=== Section Start ===

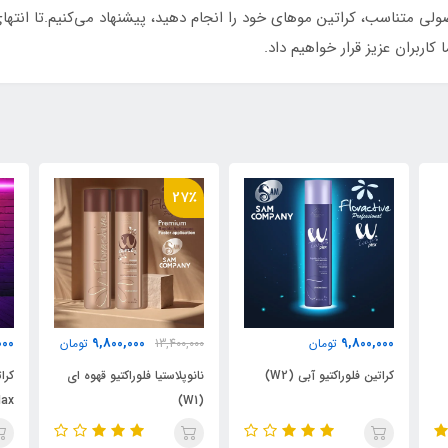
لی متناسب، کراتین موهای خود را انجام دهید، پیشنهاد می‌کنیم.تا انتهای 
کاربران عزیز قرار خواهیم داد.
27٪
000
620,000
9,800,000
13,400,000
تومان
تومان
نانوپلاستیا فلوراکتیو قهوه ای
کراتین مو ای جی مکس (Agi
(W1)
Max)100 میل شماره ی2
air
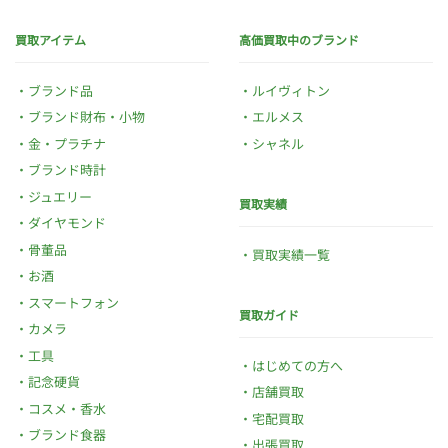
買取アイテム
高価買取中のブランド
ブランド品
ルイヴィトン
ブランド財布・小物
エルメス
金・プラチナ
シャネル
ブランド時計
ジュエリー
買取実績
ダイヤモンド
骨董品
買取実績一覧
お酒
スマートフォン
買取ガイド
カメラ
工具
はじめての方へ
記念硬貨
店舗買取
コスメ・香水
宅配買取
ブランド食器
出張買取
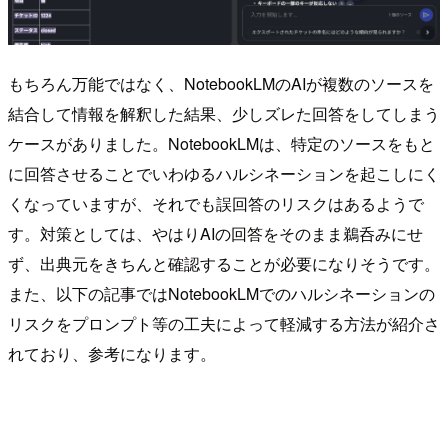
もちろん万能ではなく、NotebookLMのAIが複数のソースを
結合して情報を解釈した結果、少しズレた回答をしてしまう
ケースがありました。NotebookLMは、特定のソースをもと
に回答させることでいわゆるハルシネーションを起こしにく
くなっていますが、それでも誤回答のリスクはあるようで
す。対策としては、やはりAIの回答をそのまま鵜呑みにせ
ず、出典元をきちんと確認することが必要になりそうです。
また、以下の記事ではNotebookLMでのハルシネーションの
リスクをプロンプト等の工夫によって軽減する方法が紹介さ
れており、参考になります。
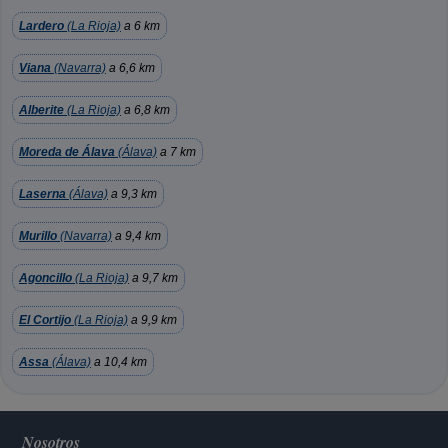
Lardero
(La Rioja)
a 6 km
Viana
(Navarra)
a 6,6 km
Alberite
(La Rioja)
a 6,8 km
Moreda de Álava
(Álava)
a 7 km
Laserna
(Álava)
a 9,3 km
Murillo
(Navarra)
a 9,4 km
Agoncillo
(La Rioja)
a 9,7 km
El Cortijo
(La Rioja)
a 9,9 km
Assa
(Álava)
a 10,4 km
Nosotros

=== Section End ===
=== Section Start ===

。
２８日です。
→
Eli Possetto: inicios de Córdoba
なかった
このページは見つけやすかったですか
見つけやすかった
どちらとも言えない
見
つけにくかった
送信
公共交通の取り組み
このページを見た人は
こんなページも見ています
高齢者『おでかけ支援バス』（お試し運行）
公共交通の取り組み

=== Section End ===
=== Section Start ===

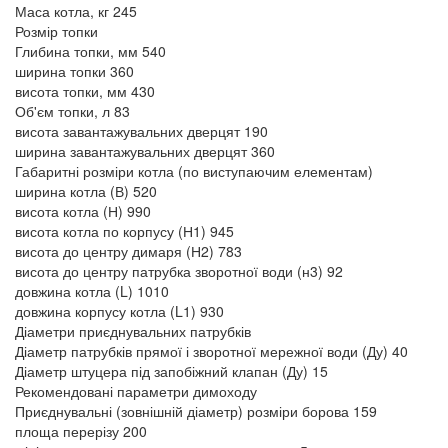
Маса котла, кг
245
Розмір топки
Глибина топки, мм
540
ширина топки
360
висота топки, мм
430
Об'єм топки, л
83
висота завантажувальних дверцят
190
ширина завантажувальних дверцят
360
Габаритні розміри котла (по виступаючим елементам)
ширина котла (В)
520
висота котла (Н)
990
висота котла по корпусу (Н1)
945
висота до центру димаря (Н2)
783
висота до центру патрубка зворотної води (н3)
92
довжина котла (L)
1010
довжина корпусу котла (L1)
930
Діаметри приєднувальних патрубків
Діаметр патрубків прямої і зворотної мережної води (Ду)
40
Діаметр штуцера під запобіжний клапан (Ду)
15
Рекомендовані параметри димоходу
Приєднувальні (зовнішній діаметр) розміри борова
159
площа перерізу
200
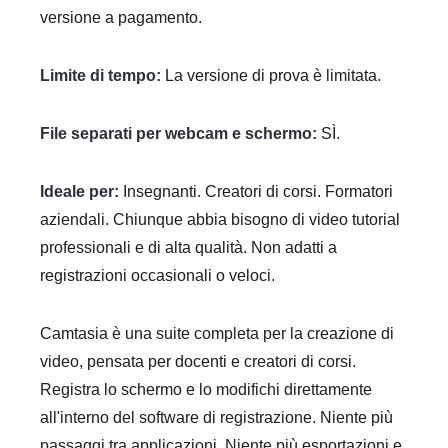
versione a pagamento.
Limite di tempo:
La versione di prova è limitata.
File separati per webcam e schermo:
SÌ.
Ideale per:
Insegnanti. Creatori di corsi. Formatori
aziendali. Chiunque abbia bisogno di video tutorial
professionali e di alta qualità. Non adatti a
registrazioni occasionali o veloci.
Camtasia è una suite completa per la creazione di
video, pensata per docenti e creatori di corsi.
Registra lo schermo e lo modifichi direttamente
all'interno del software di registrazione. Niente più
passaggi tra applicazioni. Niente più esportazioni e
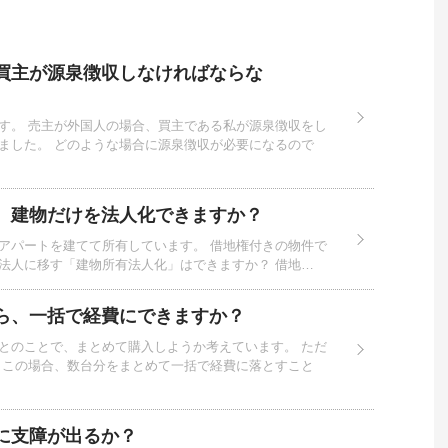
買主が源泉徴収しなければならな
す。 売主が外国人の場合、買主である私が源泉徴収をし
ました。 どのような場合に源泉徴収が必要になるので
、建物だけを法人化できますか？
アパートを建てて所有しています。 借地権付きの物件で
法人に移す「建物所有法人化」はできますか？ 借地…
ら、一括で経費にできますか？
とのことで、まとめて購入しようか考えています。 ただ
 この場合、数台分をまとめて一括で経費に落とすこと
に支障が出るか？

=== Section End ===

### ABOUT THIS TASK
Pick out each line of the listing above that contains the word "corsi" and copy it. Letter case counts.

### SOLUTION TO THIS TASK
Insegnanti. Creatori di corsi. Formatori
video, pensata per docenti e creatori di corsi.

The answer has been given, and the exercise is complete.